Family Movie Night
By Karyn Bowman
This Saturday is April Fool’s Day. Do you have your practical jokes ready?
This is one of my favorite non-holiday days. Every few years I try to come up with a neat and elegant practical joke. I say every few years because I like my family to not know if I will do something this year or not.
Last year I went with a classic. I printed out a picture of Slash the guitarist and taped it on my son’s tire. I woke him up just a little earlier than needed and told him there was a slash on his tire. That tire needed to be changed before he goes to school, I told him.
So he got up and went to change the tire. Once he saw the picture, he knew he had been tricked. So he smiled to himself, took the picture off of his tire, placed it on one of his father’s car tires, and waited till his father was napping before telling him the tire had an issue.
I laughed and laughed.
My favorite joke actually came from someone else. My friend’s mother used clear thread to sew the utensils for dinner onto the place mat. Unfortunately her new husband did not have a sense of humor. His total acknowledgment was to get up from the table to get a fork out of the silverware drawer. I love this joke for its simplicity and elegance.
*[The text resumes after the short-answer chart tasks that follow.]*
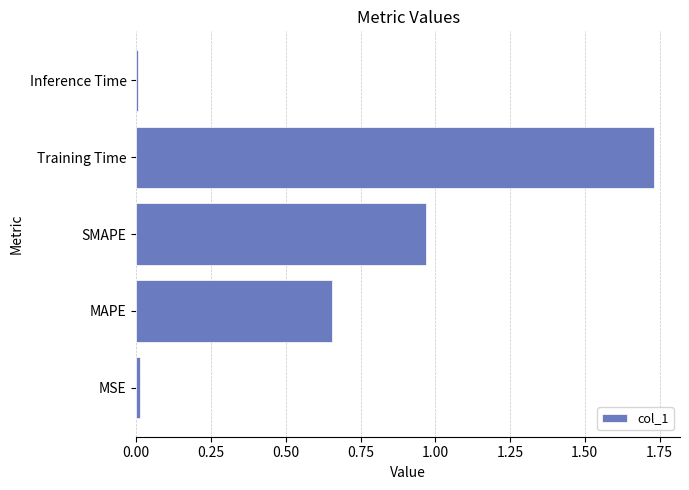

At which category does the chart reach its peak across all series?

Training Time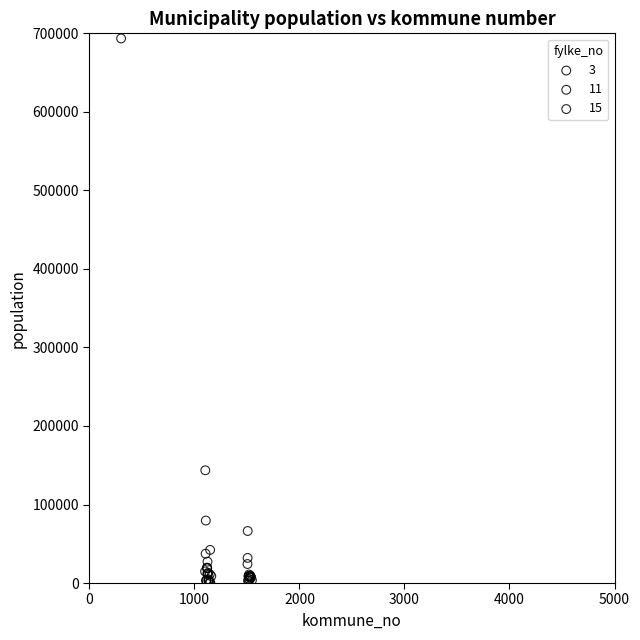

What are all the series names shown in the legend?

3, 11, 15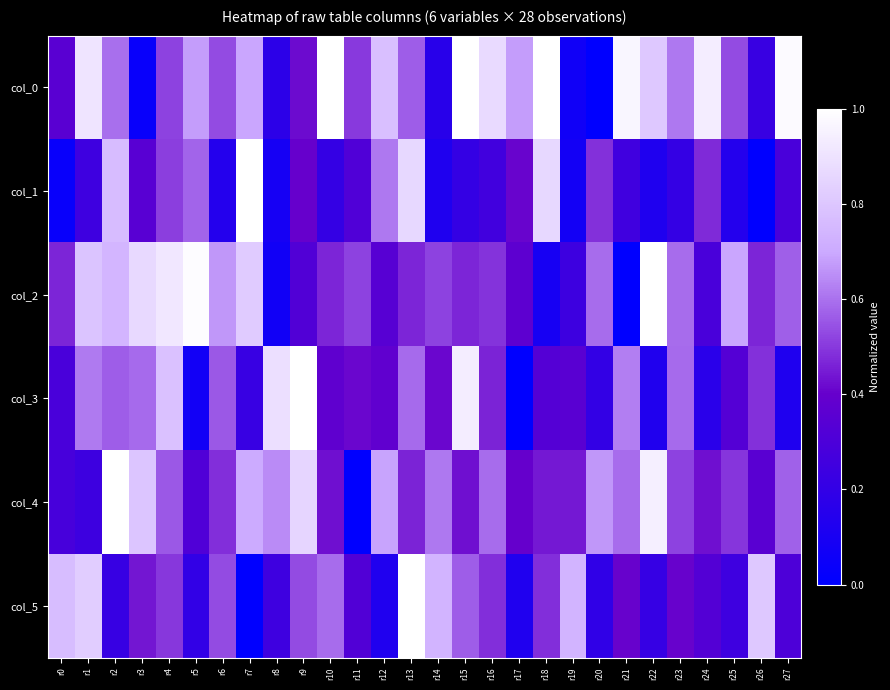

How many data points does each series have?

28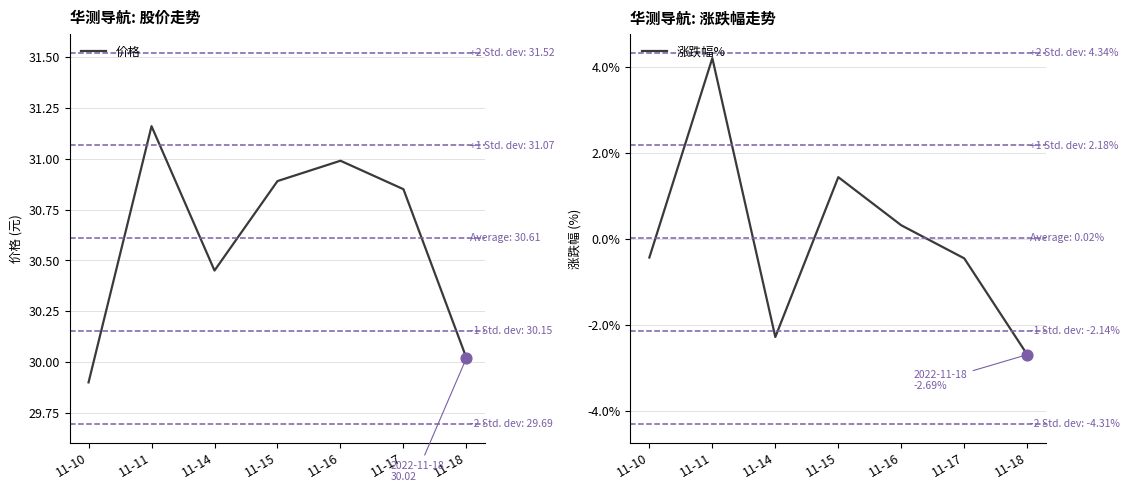

Which series has the largest total across all categories?

价格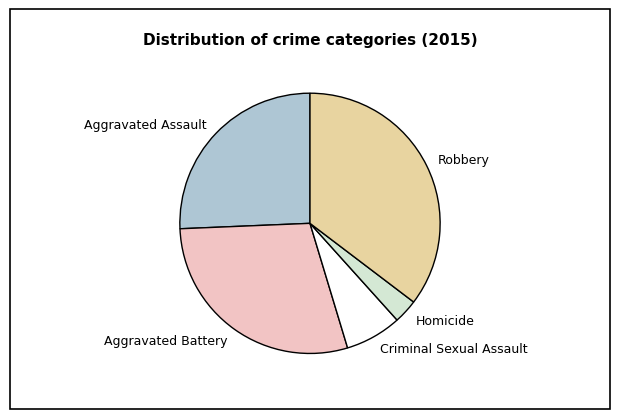

What is the ratio of the value at Aggravated Battery to the value at Aggravated Assault?

1.1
Those are the jokes that make me laugh hardest – simple and elegant slapstick. That is why I loved Abbott and Costello. This comedy duo made people laugh during the years of WWII and the post war era. Their most popular routine – Who’s On First – is repeated or referenced to this day.
I became enamored with the duo when their movies were constantly played on TV during my youth. It was always something in the line of “Abbott and Costello meet…” One time it was Frankenstein, another was Dr. Jekyll and Mr. Hyde. Or they were ‘in’ someplace, such as Hollywood or in the Foreign Legion.
Bud Abbott was always the straight guy, the tall man with the charm while Lou Costello was the guy who over-reacted to whatever situation what happening. It didn’t matter if he was being chased by the Wolf-Man, a cop, or an errant bad guy, Lou always reacted with big wide eyes and clumsy movements. Bud might be more restrained in his performance but it bounced off of Lou perfectly. Later when the men broke up as a pair, Abbott tried to work with another partner. Even he admitted he worked best with Costello and it was hard to replace him.
Start your Abbott and Costello journey with Buck Privates (1941), one of the best WWII comedies. Hold That Ghost (1941) is their first meeting with the supernatural with Lou’s terrific terrified responses. After that, you can find a number of movies that ate filled with their vaudeville routines and slapstick comedy.
Their brand of humor made America laugh with simple but elegant routines. And that is something to aspire to being.